GIVEN RECORDS

-- -- --

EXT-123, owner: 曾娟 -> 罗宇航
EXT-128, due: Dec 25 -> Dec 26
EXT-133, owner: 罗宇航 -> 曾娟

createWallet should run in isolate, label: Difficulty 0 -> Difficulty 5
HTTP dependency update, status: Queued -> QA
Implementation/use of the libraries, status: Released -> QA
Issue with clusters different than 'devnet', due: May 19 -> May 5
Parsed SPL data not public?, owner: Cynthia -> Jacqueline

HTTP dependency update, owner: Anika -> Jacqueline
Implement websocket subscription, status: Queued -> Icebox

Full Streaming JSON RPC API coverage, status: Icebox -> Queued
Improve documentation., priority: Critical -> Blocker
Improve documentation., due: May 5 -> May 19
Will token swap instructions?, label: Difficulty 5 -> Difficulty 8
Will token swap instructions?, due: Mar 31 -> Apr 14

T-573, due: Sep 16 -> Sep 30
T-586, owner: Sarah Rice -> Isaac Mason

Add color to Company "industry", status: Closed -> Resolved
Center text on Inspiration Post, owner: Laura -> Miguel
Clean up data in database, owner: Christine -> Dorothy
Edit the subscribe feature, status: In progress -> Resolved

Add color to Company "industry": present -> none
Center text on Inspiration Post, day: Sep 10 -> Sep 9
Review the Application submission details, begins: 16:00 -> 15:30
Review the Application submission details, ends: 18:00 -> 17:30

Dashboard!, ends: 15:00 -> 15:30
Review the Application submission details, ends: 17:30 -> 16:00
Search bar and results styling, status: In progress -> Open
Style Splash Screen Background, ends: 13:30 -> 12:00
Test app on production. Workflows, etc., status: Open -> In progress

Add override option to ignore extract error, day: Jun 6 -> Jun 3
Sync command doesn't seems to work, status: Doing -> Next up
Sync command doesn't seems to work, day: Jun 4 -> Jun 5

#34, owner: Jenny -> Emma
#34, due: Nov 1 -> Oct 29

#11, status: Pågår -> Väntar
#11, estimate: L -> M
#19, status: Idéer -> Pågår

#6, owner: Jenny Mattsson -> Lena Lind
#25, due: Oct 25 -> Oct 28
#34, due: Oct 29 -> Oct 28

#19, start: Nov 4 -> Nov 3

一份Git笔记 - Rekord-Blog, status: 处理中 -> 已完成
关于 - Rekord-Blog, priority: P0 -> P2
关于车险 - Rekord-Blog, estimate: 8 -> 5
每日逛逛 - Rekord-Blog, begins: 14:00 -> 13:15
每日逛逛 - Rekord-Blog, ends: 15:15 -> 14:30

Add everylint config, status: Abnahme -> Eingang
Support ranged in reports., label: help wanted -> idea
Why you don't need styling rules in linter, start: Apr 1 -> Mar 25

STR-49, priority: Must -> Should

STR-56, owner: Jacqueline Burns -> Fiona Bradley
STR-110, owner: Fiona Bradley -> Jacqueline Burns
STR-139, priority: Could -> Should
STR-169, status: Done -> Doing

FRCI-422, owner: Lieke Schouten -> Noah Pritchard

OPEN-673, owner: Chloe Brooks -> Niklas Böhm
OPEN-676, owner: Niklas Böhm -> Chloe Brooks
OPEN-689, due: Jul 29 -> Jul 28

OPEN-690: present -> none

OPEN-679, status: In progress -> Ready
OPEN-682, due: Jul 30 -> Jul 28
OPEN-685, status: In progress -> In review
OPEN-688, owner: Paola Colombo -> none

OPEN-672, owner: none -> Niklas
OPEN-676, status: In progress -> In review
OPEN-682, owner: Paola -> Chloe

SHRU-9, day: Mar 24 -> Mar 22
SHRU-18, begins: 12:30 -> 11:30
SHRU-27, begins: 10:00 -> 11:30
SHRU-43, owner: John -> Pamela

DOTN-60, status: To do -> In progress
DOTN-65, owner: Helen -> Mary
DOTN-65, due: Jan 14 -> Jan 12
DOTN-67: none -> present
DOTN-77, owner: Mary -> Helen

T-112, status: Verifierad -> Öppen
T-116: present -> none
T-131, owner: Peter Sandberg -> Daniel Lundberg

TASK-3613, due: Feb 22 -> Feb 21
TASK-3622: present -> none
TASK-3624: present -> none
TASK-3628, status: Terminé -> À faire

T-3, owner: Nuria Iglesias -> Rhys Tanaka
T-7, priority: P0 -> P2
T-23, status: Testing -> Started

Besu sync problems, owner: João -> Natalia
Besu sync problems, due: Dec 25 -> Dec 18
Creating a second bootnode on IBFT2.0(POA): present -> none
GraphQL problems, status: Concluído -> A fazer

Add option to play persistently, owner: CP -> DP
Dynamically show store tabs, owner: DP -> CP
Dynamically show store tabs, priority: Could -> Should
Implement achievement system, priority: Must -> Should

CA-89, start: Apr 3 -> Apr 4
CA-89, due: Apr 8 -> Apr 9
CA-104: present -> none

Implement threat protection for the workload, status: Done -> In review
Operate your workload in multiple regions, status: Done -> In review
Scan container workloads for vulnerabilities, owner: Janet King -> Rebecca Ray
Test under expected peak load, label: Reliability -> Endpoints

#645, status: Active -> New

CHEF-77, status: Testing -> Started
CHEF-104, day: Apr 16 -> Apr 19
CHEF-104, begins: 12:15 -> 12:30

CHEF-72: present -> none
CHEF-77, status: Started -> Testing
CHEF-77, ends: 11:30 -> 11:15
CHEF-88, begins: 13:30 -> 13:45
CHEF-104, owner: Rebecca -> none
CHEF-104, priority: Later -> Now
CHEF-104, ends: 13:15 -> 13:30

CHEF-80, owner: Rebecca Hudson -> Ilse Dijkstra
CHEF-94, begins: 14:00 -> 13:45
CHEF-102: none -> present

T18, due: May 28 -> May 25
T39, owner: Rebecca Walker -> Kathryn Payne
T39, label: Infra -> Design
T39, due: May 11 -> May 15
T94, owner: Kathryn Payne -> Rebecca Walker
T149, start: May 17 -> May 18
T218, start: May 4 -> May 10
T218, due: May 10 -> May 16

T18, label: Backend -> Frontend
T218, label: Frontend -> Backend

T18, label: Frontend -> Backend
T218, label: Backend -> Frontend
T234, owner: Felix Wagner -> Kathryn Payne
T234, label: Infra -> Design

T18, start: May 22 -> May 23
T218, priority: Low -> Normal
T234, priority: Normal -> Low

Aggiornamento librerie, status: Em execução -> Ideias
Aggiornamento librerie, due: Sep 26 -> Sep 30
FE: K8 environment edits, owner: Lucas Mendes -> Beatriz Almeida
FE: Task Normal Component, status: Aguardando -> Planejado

-- -- --

TASK DETAILS
Each line carrying the string "Paola" should be copied out from the entries.

EXERCISE SOLUTION
OPEN-688, owner: Paola Colombo -> none
OPEN-682, owner: Paola -> Chloe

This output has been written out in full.